MOBILE, Ala. – Archbishop Thomas J. Rodi, a native of New Orleans who as bishop of Biloxi, Miss., was lauded for his leadership following Hurricane Katrina, was installed as the second archbishop of Mobile during a pageantry-filled liturgy June 6 at the Cathedral-Basilica of the Immaculate Conception.
Archbishop Rodi succeeds Archbishop Oscar H. Lipscomb, who shepherded the archdiocese for almost 28 years.
The new archbishop thanked his predecessor for his welcome, his kindness and his encouragement in the aftermath of Katrina.
“I am delighted that you will continue to be a blessing to all of us in your ministry among us and, on behalf of all of us, please know you have our respect, our affection and our gratitude,” Archbishop Rodi said in his homily.
Despite sweltering heat, hundreds filled the historic cathedral-basilica for the 90-minute celebration.
It began with a procession of nearly 200 priests and 25 archbishops and bishops, including Atlanta Archbishop Wilton D. Gregory, former president of the U.S. Conference of Catholic Bishops; New Orleans Archbishop Alfred C. Hughes; retired New Orleans Archbishop Francis B. Schulte; Bishop Robert J. Baker of Birmingham; and Bishop Joseph N. Latino of Jackson, Miss.
Representatives of different faith communities also were in attendance.
In his homily, Archbishop Rodi remarked that the date of his installation coincided with the anniversary of D-Day, commemorating the Allied invasion of Normandy during World War II, and offered thanks to all veterans and those currently serving in the armed forces.
He prayed “that our military will always be a force of peace in our world.”

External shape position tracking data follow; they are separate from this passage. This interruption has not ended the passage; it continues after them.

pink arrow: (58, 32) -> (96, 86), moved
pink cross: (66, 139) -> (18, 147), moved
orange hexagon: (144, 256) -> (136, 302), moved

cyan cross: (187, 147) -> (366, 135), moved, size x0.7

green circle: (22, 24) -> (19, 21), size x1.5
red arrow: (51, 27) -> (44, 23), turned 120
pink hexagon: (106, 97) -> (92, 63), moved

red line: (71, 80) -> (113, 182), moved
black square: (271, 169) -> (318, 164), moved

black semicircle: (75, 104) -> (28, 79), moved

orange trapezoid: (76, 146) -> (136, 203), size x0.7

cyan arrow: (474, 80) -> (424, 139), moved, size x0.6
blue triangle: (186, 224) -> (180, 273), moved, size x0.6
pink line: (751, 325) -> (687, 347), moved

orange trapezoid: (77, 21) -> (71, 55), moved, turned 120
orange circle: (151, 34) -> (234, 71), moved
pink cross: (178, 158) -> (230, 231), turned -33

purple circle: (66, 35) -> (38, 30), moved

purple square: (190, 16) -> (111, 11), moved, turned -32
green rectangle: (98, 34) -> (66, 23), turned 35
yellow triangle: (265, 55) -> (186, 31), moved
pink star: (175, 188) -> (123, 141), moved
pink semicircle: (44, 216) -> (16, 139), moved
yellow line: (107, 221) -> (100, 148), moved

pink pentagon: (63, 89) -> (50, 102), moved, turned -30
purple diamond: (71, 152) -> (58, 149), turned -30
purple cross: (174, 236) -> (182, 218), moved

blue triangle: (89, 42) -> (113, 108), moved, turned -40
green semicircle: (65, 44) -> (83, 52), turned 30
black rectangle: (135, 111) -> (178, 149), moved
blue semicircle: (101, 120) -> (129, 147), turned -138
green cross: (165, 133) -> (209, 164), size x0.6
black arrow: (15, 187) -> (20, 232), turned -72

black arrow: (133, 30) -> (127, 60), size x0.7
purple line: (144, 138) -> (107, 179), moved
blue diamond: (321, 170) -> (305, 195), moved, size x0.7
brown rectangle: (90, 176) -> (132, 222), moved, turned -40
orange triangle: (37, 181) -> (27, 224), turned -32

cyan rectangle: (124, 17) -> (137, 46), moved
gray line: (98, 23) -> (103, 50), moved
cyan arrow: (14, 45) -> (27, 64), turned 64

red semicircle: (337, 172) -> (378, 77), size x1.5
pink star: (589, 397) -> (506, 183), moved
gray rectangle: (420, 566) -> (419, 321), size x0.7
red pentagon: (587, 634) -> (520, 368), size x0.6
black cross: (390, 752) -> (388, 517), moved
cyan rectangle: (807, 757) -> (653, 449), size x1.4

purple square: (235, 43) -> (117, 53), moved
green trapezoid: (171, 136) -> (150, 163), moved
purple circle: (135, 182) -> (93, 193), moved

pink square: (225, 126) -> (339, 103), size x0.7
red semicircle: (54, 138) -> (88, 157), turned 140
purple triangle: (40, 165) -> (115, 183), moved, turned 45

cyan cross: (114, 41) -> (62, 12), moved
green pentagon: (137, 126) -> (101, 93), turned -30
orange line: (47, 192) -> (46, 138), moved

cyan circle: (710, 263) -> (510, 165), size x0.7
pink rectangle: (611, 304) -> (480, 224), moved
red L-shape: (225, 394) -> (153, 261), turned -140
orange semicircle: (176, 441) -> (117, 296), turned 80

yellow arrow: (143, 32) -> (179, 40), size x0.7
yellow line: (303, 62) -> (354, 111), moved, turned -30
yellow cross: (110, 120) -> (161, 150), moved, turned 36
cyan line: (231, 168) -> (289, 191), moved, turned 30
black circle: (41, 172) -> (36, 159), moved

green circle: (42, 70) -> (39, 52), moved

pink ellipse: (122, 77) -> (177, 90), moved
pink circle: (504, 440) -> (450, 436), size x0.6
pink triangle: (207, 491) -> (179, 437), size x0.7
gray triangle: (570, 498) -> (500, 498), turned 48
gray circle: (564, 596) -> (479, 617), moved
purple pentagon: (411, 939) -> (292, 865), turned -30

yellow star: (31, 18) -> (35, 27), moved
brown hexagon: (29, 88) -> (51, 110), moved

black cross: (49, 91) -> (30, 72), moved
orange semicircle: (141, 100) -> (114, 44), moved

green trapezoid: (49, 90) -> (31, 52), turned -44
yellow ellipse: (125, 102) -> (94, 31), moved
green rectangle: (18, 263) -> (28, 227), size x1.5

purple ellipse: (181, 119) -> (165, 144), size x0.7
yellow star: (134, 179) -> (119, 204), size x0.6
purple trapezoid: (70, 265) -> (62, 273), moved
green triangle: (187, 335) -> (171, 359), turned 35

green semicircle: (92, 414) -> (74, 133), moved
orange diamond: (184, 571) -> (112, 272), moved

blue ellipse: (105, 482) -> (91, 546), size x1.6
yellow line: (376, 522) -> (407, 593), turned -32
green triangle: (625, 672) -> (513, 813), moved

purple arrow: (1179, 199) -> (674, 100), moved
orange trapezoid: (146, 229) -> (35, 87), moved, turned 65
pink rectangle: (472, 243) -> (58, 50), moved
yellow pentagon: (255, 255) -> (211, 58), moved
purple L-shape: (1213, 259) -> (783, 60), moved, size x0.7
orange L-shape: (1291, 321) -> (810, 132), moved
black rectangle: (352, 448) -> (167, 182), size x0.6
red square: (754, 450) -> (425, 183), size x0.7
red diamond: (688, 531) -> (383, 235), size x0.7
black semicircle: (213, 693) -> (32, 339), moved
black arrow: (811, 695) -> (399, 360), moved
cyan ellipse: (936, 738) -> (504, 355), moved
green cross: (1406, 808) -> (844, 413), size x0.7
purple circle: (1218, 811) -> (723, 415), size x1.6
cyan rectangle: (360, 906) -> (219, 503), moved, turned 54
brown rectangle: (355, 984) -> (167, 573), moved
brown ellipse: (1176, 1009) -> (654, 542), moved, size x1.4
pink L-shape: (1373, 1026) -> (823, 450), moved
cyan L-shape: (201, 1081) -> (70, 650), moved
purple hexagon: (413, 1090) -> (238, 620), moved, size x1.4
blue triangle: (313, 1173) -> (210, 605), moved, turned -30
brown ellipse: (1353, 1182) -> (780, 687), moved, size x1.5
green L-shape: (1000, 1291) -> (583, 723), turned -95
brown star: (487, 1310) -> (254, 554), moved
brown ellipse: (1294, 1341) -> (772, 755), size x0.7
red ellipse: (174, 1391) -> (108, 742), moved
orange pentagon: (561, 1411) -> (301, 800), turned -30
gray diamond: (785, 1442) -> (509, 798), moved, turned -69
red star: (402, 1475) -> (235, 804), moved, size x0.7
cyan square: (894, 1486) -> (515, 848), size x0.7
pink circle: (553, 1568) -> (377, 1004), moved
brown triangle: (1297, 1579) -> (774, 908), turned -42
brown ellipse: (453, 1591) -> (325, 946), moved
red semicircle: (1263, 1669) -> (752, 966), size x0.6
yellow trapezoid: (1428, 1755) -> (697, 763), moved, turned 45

Archbishop Rodi, who will serve as apostolic administrator for the Biloxi Diocese until a new bishop is named, thanked the people of the diocese for “the privilege to serve” as their bishop and for their “example of strength, character and resilience in the face of adversity,” as well as for their faith, generosity and love for the church.
He also thanked his family, including his two sisters, Sheila Rodi Sullivan and Dottie Rodi Kightlinger, who were at the Mass.
Archbishop Rodi, who delivered a portion of his homily in Spanish, also touted the Archdiocese of Mobile’s rich diversity, calling it a “source of unity.”
That diversity was reflected in the liturgy, which included prayers and hymns in Spanish and Vietnamese.
Noting that Catholics are just a small percentage of Alabama’s population, Archbishop Rodi said, “When the Lord sent out his disciples, they were even a smaller percentage of the Roman Empire and he had confidence in them.
“With God’s help, serving with you and for you, I look forward that we, the people of the Archdiocese of Mobile, will be the yeast, the leaven of the Lord, in our beloved Alabama,” he said.
Those unable to attend the Mass at the cathedral-basilica watched the ceremony via closed-circuit video at a nearby theater.
Afterward, a line of well-wishers snaked around Cathedral Square for a chance to greet the new archbishop.
Harrietta Eaton believes Archbishop Rodi will be “a great archbishop.” A member of Prince of Peace Parish in Mobile, she said she had just moved back from Pascagoula, Miss.
“Any bishop who can go through Hurricane Katrina and revive our Catholic community in Mississippi is definitely an asset to the Archdiocese of Mobile,” she told The Catholic Week, Mobile’s archdiocesan newspaper.
Nnamdi Nnedu, a recent graduate of Auburn University and a member of St. Michael Parish in Auburn, said he was impressed with Archbishop Rodi’s outreach to the Archdiocese of Mobile’s different ethnic groups.
“I was impressed by his mastery of the different languages as he tried to communicate to the members who speak languages other than English in an effort to unite us,” Nnedu said.
He said he hoped Archbishop Rodi will become a familiar presence at all the parishes in the archdiocese.
The group of interfaith leaders at the Mass included the Rev. Rob Gulledge, pastor of Government Street United Methodist Church. He said it was a great day, not only for Catholics, but all believers.
“I see today as a passing of the torch and an opportunity for new dimensions in ministry, but, more than anything, today is a day for brothers and sisters in Christ to celebrate a grand occasion,” he said.
Mike Ladner, superintendent of education for the Diocese of Biloxi, said he had mixed emotions.
“Archbishop Rodi is a very, very good leader. We will miss that in the Diocese of Biloxi,” Ladner said. “He has brought us from ruins to a good position to move our Catholic schools forward – at least that’s where I’ve been working with him. I know the Archdiocese of Mobile is going to benefit from Archbishop Rodi’s stellar leadership. He’s a good leader. He’s a godly man.”